If you are on the buying side, old-holder PMG notes can represent genuine value opportunities, provided you know what you are looking at. When purchasing an old-holder note at auction or from a dealer, request or examine high-resolution images carefully. Look for the specific characteristics that might trigger a modern downgrade: pressing evidence (unnatural flatness, surface sheen inconsistency), counting folds (tight diagonal creases from bank teller handling), and corner treatments (do the corners look artificially crisp for the stated grade?).

For common type notes where a one-grade drop is merely a minor inconvenience, buying old-holder notes at a modest discount to current-holder prices is a perfectly reasonable strategy.

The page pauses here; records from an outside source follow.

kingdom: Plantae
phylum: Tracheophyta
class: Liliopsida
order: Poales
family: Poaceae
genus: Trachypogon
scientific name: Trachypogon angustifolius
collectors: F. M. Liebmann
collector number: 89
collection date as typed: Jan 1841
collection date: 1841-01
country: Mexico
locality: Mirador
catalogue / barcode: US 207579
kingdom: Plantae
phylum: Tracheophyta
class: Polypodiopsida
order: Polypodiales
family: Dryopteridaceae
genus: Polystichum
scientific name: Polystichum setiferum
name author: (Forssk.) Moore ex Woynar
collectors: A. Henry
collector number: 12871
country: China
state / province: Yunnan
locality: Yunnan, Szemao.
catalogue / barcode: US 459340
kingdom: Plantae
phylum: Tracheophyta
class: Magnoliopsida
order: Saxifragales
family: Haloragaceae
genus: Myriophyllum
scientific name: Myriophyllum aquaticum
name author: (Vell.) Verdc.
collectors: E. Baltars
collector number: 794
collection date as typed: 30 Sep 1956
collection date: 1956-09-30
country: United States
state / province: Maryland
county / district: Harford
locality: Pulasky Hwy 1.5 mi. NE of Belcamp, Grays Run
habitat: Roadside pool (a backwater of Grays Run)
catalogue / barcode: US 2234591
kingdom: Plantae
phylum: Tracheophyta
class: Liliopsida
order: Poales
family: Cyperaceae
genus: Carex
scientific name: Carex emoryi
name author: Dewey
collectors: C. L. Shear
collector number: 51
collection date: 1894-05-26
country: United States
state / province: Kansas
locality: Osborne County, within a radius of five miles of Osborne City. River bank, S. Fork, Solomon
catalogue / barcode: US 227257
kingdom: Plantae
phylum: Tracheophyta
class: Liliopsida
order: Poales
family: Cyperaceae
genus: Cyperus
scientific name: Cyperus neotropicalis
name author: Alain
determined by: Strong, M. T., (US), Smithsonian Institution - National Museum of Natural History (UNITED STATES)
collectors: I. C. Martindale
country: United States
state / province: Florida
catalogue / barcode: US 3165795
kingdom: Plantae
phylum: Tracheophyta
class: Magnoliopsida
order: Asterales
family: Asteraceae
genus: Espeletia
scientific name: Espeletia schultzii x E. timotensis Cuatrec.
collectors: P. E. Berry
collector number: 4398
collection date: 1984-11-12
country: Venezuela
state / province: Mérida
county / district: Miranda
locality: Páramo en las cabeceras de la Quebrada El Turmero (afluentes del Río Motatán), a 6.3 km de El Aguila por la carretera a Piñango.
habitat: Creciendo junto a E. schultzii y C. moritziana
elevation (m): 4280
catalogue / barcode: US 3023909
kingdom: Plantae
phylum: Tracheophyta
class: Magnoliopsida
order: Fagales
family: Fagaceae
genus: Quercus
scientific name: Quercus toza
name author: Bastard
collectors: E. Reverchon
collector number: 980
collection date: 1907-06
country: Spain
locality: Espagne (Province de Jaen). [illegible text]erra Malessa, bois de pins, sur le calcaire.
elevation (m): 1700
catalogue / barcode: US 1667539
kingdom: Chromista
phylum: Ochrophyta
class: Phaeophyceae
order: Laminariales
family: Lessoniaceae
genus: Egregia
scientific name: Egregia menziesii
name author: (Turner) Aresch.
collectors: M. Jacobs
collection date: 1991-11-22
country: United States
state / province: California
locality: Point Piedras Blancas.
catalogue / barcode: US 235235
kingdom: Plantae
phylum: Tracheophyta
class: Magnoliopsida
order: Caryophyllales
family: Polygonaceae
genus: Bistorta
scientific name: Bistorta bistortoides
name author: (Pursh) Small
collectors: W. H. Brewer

For key dates, star notes, and high-denomination notes in gem grades, however, the smarter approach is to pay the premium for a current-holder grade or to accept the resubmission risk as a calculated part of your purchase price negotiation.

Collector Tip

When negotiating price on an old-holder note, a useful rule of thumb is to mentally price the note one grade tier lower than stated and see if that price still works for you. If a PMG 65 EPQ old-holder note priced at $800 would still be a fair buy at the current-holder PMG 64 EPQ value of roughly $550, then the resubmission gamble has an acceptable floor. If losing the EPQ or dropping a grade would leave you underwater, pass or negotiate harder.

Conclusion: Knowledge Is the Best Protection

The PMG holder font change and the accompanying standards refinement of 2010 created a genuine two-tier market for certain categories of holdered US currency. For new collectors, the key takeaway is straightforward: always verify which generation of holder a note occupies before bidding aggressively on high-grade, high-value pieces. For experienced collectors, the nuance runs deeper. Old-holder notes are not inherently inferior, but they carry an uncertainty premium that rational market participants discount, and that discount is real money.

Understanding the mechanics of why PMG’s standards evolved, which notes are most vulnerable to resubmission grade changes, and how to build a practical decision framework for crack-out choices puts every collector in a meaningfully stronger position. Whether you are assembling a type set of twentieth-century small-size notes or hunting for gem large-size rarities, treating third-party grading holders as living documents rather than permanent verdicts will serve your collection and your wallet well for years to come.